• _Work request_: Among the lines below, copy exactly those from the one with "middle dip: (1098, 760)" through the one with "pinky tip: (1068, 837)", counting both ends.

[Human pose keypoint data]
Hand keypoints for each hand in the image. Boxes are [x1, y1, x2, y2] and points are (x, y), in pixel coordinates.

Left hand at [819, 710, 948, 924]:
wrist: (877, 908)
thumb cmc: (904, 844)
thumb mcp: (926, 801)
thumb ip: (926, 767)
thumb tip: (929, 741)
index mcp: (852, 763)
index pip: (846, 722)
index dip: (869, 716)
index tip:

* * *

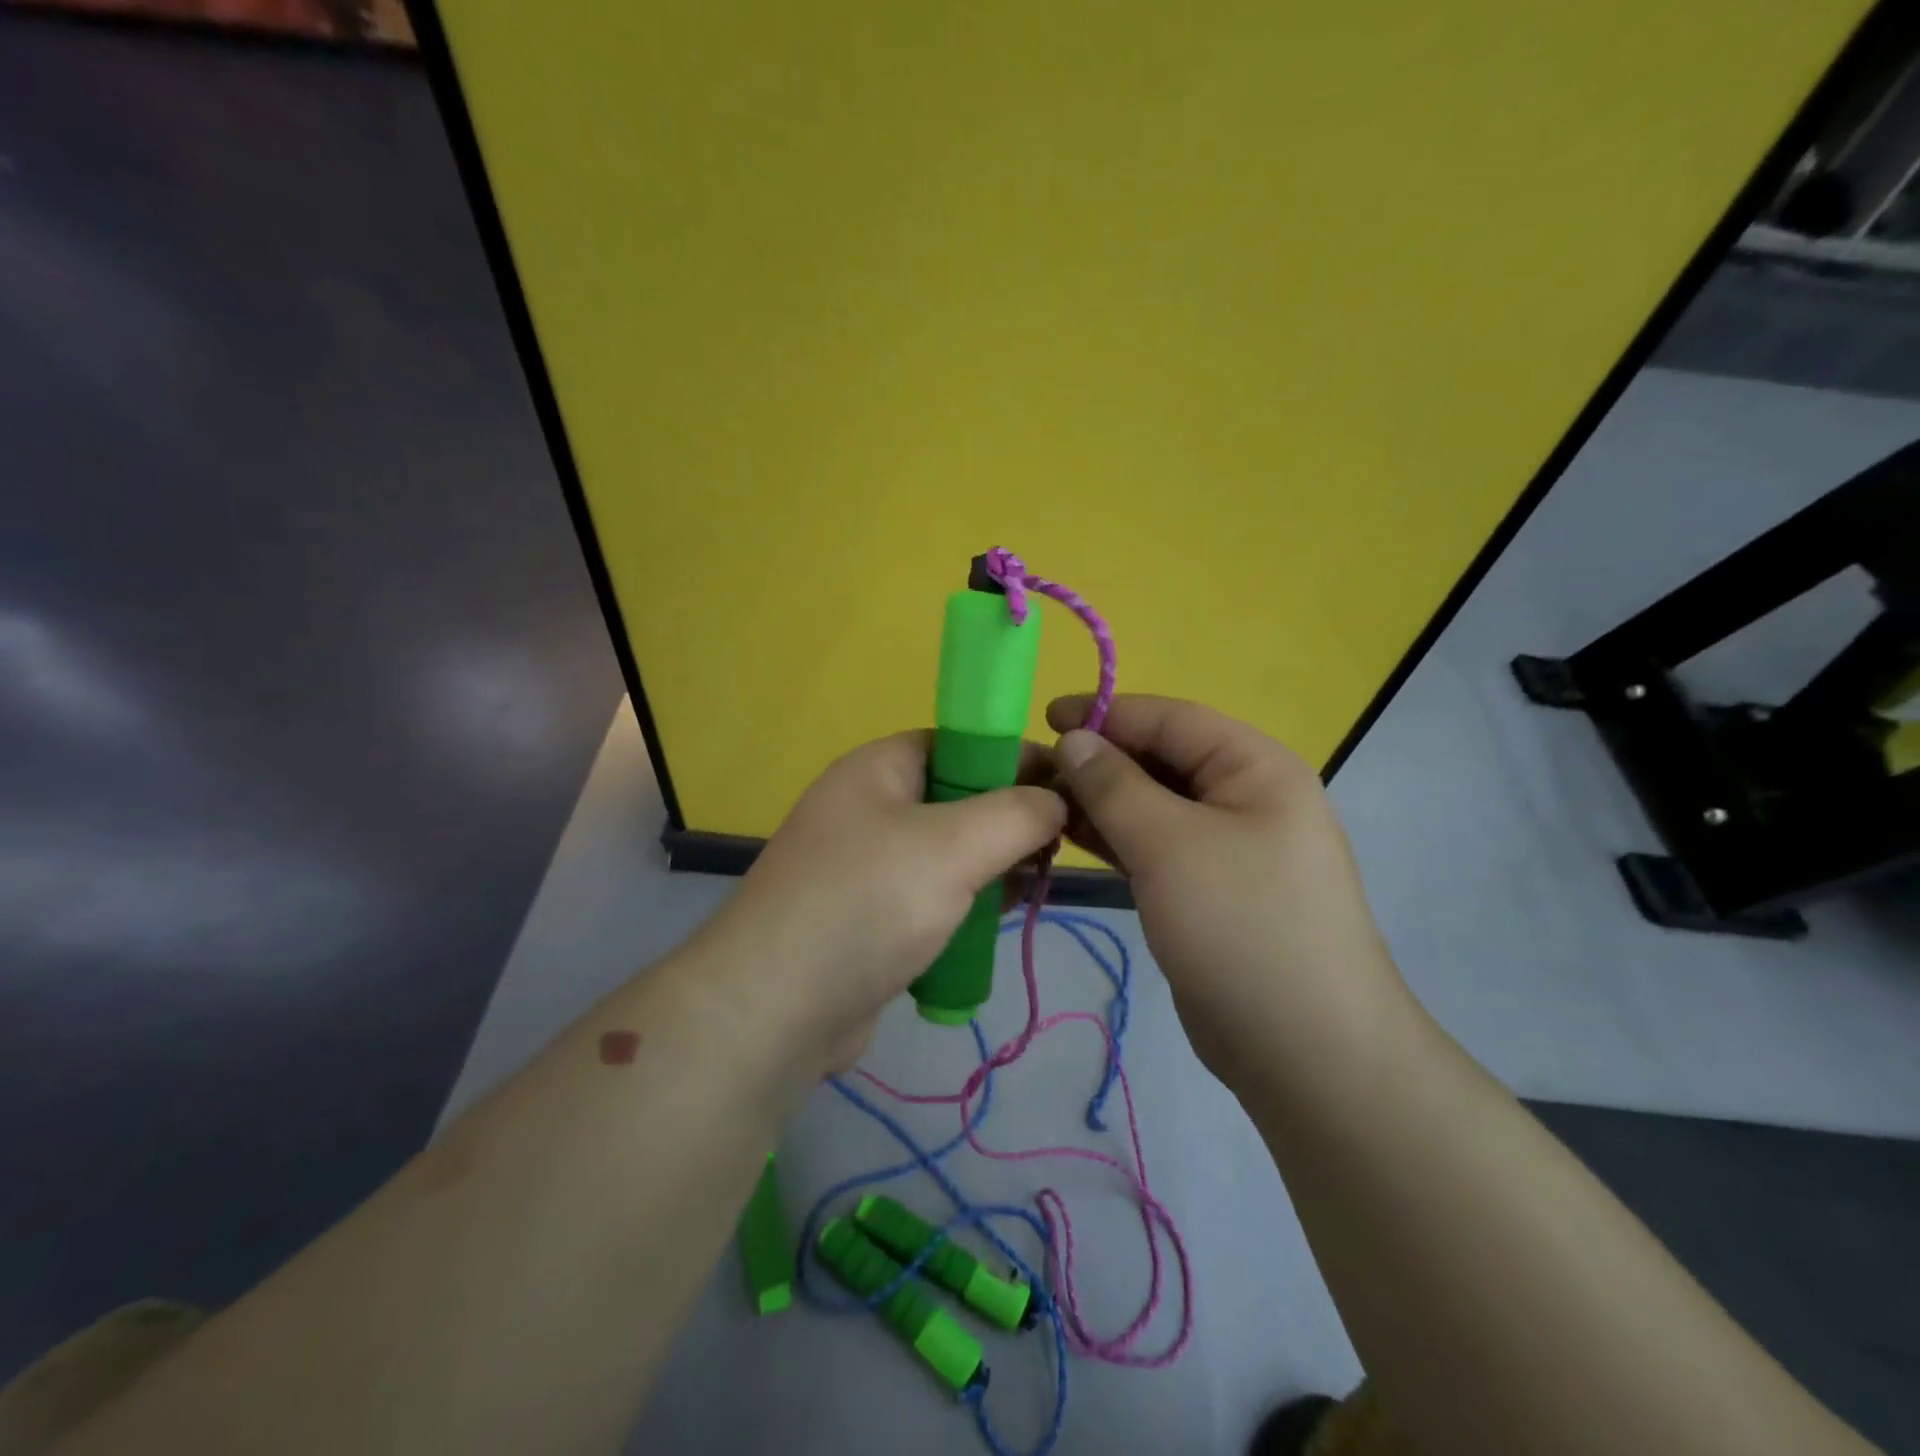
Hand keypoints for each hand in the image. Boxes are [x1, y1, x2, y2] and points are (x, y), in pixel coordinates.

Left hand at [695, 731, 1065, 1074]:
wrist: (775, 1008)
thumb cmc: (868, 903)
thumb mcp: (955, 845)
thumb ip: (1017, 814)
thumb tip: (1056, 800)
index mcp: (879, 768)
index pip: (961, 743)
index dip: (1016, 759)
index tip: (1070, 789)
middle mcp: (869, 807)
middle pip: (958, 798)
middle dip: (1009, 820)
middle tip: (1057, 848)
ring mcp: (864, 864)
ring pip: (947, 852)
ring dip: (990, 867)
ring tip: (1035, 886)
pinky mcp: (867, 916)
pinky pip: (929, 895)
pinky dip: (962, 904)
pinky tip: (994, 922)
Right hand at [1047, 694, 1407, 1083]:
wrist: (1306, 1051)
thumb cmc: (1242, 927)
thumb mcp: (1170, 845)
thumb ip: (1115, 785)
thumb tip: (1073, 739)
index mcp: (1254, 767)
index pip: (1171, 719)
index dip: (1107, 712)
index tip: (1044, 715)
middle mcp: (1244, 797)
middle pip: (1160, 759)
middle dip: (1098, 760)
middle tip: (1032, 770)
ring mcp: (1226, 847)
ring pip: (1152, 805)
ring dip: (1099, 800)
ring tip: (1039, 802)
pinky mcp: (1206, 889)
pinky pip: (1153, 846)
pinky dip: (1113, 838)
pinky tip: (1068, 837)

• _Solution to this exercise_:
middle dip: (1098, 760)
middle tip: (1032, 770)
ring mcp: (1226, 847)
ring pip: (1152, 805)
ring dip: (1099, 800)
ring tip: (1039, 802)
pinky mcp: (1206, 889)
pinky pip: (1153, 846)
pinky dip: (1113, 838)
pinky tip: (1068, 837)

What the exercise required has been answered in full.